Sets a foreach writer function for row-level processing.

Accepts a Spark Connect StreamingForeachFunction proto struct. Use this with Java/Scala UDF payloads.

Example with Scala UDF

foreach_fn = %Spark.Connect.StreamingForeachFunction{
  function: {:scala_function, %Spark.Connect.ScalarScalaUDF{
    payload: serialized_scala_bytes
  }}
}
writer |> StreamWriter.foreach_writer(foreach_fn)

format(writer, source)

@spec format(t(), String.t()) :: t()

option(writer, key, value)

@spec option(t(), String.t(), term()) :: t()

options(writer, opts)

@spec options(t(), map() | keyword()) :: t()

output_mode(writer, mode)

@spec output_mode(t(), String.t()) :: t()

partition_by(writer, cols)

@spec partition_by(t(), [String.t()]) :: t()

path(writer, path)

@spec path(t(), String.t()) :: t()

Sets the output path for the streaming sink.

query_name(writer, name)

@spec query_name(t(), String.t()) :: t()

start(writer, opts \\ [])

@spec start(
  t(),
  keyword()
) :: {:ok, SparkEx.StreamingQuery.t()} | {:error, term()}

Starts the streaming query, writing to the path set via option("path", ...).
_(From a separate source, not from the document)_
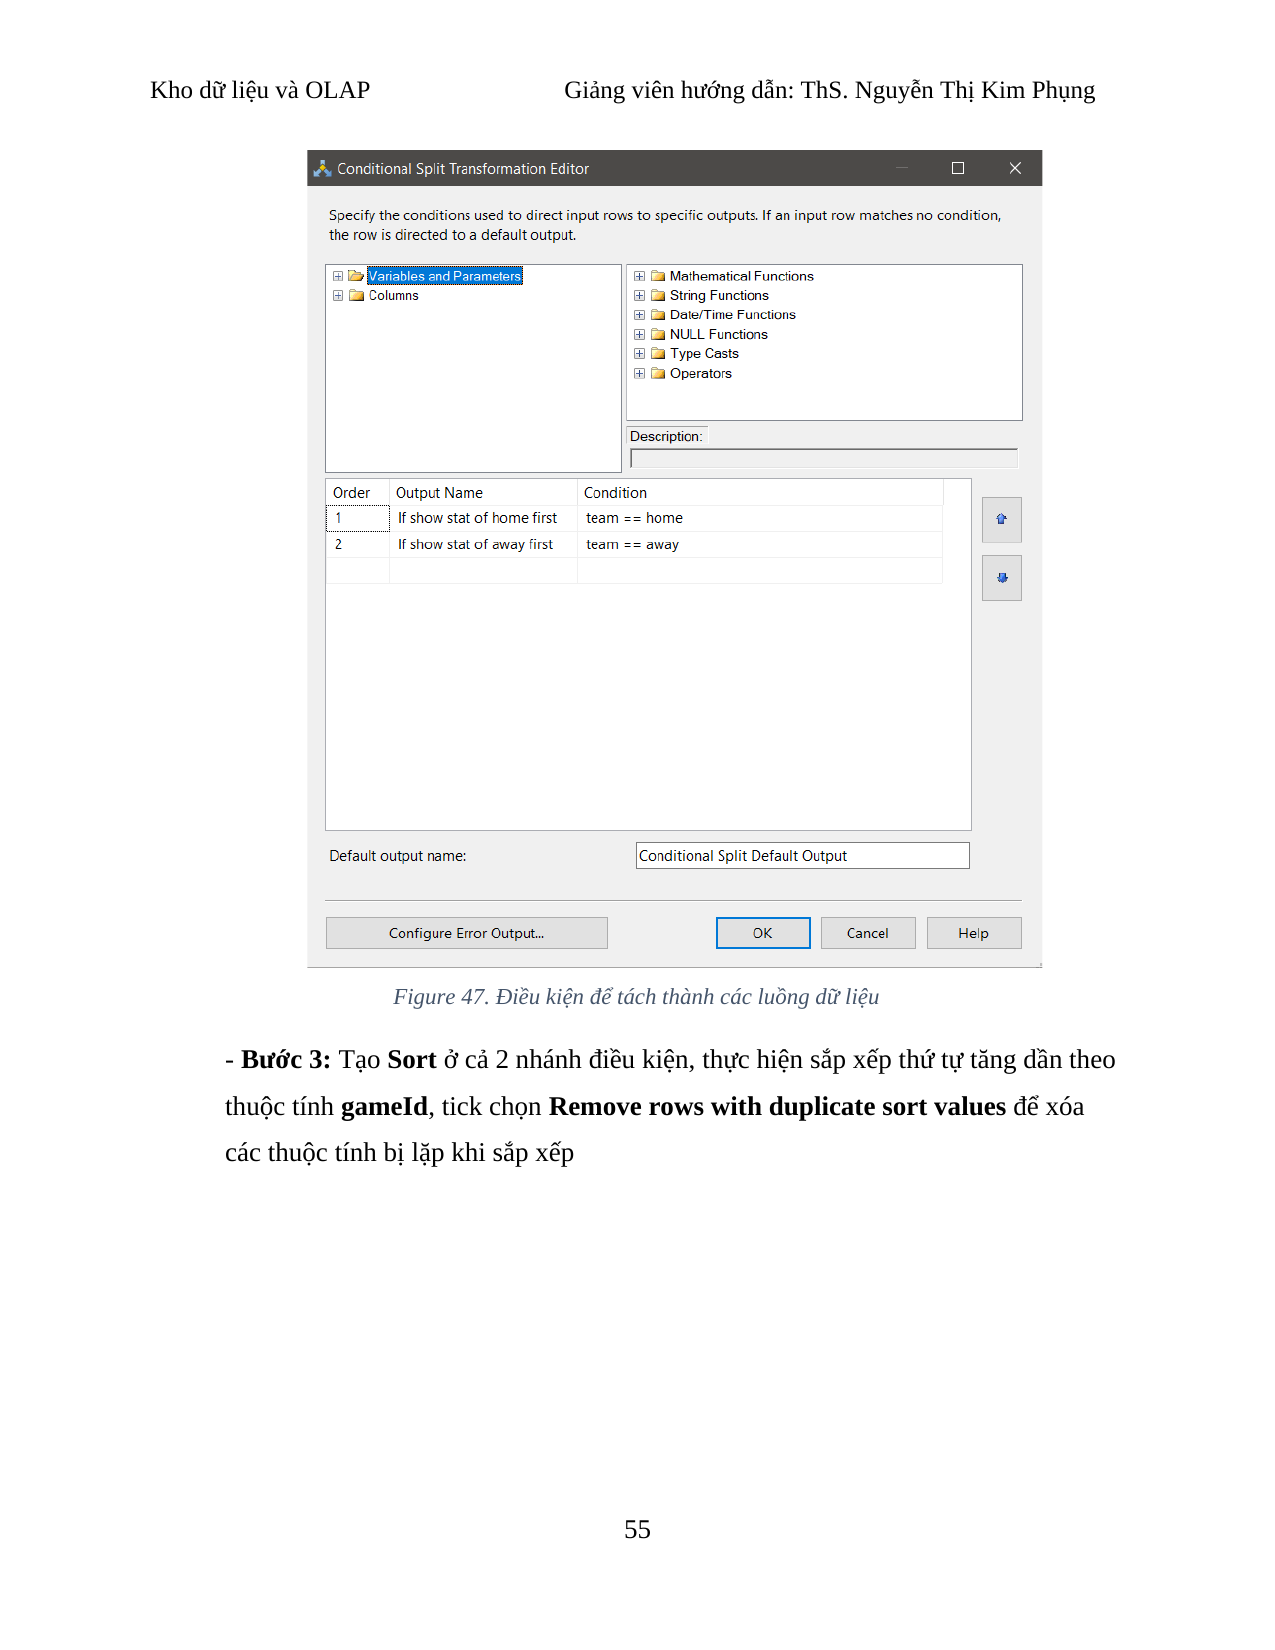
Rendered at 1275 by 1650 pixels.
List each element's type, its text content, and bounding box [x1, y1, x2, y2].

Returns {:ok, StreamingQuery.t()} on success.

to_table(writer, table_name, opts \\ [])

@spec to_table(t(), String.t(), keyword()) ::
  {:ok, SparkEx.StreamingQuery.t()} | {:error, term()}

Starts the streaming query, writing to the given table name.

Returns {:ok, StreamingQuery.t()} on success.

trigger(writer, opts)

@spec trigger(
  t(),
  keyword()
) :: t()

Sets the trigger for the streaming query.

Trigger types

  • processing_time: "5 seconds" — micro-batch at the given interval
  • available_now: true — process all available data then stop
  • once: true — process one micro-batch then stop
  • continuous: "1 second" — continuous processing at the given checkpoint interval

xml(writer, path)

@spec xml(t(), String.t()) :: t()

Starts the streaming query writing XML to the given path.